CERT-LatestNews ThreatsStrategic

European Commission President Jean-Claude Juncker delivered his 2017 State of the Union Address, before members of the European Parliament in Strasbourg on Wednesday, September 13. He quoted Mark Twain, who wrote, years from now we will be more disappointed by the things we did not do, than by the ones we did. While his speech made headlines in the Uk for what he had to say about the UK leaving the European Union, he spoke of initiatives by the European Commission on trade, investment screening, cybersecurity, industry, data and democracy.

Juncker said: “Cyber-attacks can be more dangerous to the stability of democracies and economies than guns and tanks. (…) Today, the Commission is proposing new tools, including a European Cybersecurity Agency, to help defend us.”

The European Union already has the ENISA based in Crete. Speaking on the eve of the Tallinn Cyber Security Conference the Executive Director of ENISA Professor Dr Udo Helmbrecht welcomed the proposal from the Commission on the draft Regulation for the renewal of the mandate of ENISA, to expand ENISA’s mandate by addressing certification and standardisation of ICT products and better cooperation on preparing and addressing cross border cybersecurity challenges in Europe. He said: “I believe that these initiatives will improve the Digital Single Market and strengthen the ICT industry in Europe. The proposal forms a good basis for the upcoming discussions with the Council and Parliament on the future of the Regulation for ENISA and the building of a stronger cybersecurity framework for Europe.”

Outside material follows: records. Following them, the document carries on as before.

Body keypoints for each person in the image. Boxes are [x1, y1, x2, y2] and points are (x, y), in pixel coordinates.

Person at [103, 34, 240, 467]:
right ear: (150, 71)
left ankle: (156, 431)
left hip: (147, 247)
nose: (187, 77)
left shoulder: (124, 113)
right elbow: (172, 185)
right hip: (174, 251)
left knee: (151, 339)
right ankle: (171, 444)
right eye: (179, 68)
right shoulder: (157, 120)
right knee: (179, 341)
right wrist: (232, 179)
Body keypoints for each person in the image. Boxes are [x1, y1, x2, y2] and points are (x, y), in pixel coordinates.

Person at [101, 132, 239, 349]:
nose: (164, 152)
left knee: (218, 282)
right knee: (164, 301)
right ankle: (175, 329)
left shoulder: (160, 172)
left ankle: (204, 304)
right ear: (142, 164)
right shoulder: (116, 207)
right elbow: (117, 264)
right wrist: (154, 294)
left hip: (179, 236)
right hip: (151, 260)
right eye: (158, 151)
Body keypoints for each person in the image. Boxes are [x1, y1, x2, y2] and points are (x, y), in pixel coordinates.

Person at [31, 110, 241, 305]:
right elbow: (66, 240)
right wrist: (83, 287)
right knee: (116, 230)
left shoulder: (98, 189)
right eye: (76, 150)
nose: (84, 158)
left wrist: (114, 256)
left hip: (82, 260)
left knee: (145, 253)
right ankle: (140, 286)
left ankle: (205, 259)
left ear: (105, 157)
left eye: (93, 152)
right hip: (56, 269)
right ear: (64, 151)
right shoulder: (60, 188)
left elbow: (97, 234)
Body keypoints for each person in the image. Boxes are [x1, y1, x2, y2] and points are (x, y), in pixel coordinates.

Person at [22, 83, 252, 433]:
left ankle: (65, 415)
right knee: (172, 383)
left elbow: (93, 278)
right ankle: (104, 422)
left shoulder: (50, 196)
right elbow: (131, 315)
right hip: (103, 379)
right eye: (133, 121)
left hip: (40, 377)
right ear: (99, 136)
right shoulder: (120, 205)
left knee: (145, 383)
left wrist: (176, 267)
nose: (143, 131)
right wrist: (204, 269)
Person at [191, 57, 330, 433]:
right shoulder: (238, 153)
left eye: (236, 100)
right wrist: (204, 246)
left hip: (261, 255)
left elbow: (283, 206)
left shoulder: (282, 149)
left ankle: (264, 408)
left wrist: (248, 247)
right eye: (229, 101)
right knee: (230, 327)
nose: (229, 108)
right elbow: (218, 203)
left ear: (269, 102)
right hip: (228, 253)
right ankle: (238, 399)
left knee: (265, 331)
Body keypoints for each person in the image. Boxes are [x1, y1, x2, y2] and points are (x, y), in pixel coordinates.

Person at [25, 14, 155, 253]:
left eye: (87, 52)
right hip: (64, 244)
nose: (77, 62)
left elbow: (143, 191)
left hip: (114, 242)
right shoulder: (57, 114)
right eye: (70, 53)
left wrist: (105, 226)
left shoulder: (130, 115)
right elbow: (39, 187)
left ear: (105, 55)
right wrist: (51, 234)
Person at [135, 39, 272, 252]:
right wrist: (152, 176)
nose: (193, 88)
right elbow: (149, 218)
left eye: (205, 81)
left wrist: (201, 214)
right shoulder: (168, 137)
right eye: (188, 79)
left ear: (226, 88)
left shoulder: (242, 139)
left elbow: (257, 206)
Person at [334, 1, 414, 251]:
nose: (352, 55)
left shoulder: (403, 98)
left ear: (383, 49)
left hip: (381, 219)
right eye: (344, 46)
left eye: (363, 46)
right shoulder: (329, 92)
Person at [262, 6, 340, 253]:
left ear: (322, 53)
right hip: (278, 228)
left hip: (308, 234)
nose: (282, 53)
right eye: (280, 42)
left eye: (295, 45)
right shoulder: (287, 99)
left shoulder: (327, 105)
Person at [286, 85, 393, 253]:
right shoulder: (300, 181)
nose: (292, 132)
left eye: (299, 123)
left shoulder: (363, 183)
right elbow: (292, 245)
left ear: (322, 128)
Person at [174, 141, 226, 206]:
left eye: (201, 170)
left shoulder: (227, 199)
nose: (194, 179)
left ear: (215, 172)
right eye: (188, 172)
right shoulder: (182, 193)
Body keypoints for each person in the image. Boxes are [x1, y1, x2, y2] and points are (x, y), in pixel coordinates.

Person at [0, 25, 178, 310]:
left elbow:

The network infrastructure firm NXP welcomed the proposal. It said the lack of trust by businesses and consumers in smart, connected devices remains a barrier to growth and jobs. The firm described the new Cybersecurity Package, including the Proposal for a Cybersecurity Act and a stronger mandate for the European Network and Information Security Agency (ENISA), is an important step towards making the cyberspace of the European digital market more secure, building trust in the IoT.

Ruediger Stroh, Executive Vice President and General Manager of the Security and Connectivity business for NXP said: “Implementing security by design and certified cybersecurity systems in low-cost, digital, interconnected mass consumer devices is good news to both businesses and consumers. The insight that security by design is a predicament for data privacy in the IoT is now widely accepted.”

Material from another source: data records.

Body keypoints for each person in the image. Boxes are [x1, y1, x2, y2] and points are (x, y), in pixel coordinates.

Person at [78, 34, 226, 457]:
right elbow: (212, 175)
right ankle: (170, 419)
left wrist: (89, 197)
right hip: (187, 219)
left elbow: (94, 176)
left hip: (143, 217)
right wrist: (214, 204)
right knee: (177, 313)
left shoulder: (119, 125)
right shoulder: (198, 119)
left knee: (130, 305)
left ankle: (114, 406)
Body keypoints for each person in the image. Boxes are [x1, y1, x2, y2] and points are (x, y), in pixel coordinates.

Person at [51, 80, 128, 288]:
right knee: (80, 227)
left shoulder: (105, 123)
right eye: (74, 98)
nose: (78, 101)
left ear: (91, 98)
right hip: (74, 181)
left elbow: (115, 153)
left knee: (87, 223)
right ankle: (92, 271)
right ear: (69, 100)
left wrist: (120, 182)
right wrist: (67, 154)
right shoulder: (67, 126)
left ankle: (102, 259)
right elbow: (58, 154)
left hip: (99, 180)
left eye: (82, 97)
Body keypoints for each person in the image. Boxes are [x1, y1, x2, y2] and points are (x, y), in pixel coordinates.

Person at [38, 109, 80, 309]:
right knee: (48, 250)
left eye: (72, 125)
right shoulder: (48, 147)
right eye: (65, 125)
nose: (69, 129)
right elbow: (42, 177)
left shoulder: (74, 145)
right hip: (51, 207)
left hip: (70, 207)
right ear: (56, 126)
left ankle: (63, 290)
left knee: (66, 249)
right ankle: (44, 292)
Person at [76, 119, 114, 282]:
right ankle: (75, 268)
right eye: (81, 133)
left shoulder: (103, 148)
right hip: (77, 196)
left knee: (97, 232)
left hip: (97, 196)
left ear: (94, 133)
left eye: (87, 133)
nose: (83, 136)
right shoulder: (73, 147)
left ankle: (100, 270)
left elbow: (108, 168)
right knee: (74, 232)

Yet, the fact that the proposed EU cybersecurity certification schemes are voluntary and are not followed by immediate regulatory obligations on vendors or service providers, makes their impact highly questionable, the firm added. Effective cryptography as well as hard- and software security solutions have been available to the industry for quite some time, but few businesses have taken the needed action.

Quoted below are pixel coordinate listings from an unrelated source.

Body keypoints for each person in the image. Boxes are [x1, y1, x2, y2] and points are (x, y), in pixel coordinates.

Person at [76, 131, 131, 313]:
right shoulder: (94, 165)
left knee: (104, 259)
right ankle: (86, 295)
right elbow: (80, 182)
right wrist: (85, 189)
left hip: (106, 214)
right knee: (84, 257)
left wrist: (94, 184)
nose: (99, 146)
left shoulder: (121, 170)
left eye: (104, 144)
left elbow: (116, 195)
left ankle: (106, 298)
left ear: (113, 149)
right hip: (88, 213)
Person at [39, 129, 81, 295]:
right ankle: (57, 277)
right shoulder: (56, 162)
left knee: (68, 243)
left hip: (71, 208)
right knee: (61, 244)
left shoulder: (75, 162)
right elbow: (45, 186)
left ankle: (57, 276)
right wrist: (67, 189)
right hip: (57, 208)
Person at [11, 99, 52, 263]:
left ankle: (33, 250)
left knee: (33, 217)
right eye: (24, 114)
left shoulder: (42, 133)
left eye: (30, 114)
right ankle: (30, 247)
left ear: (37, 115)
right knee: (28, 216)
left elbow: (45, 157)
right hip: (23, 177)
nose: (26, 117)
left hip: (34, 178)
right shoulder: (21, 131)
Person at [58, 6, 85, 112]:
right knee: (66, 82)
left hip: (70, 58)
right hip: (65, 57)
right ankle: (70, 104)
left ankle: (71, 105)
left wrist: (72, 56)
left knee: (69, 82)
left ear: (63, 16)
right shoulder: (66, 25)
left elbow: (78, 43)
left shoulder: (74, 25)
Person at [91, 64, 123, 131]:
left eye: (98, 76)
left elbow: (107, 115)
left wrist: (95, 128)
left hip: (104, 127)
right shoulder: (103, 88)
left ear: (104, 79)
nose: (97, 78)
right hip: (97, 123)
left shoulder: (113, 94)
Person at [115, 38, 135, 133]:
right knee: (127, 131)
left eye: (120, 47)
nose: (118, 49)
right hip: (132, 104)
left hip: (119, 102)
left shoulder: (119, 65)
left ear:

Stroh said: “If we want IoT security, we must not be afraid to act. Without a thorough certification scheme that makes security by design mandatory for manufacturers via technical specifications, the framework will have little effect. We need a binding certification – good practical approaches are available. Only then we will see a significant increase in security and privacy with manufacturers of connected devices.”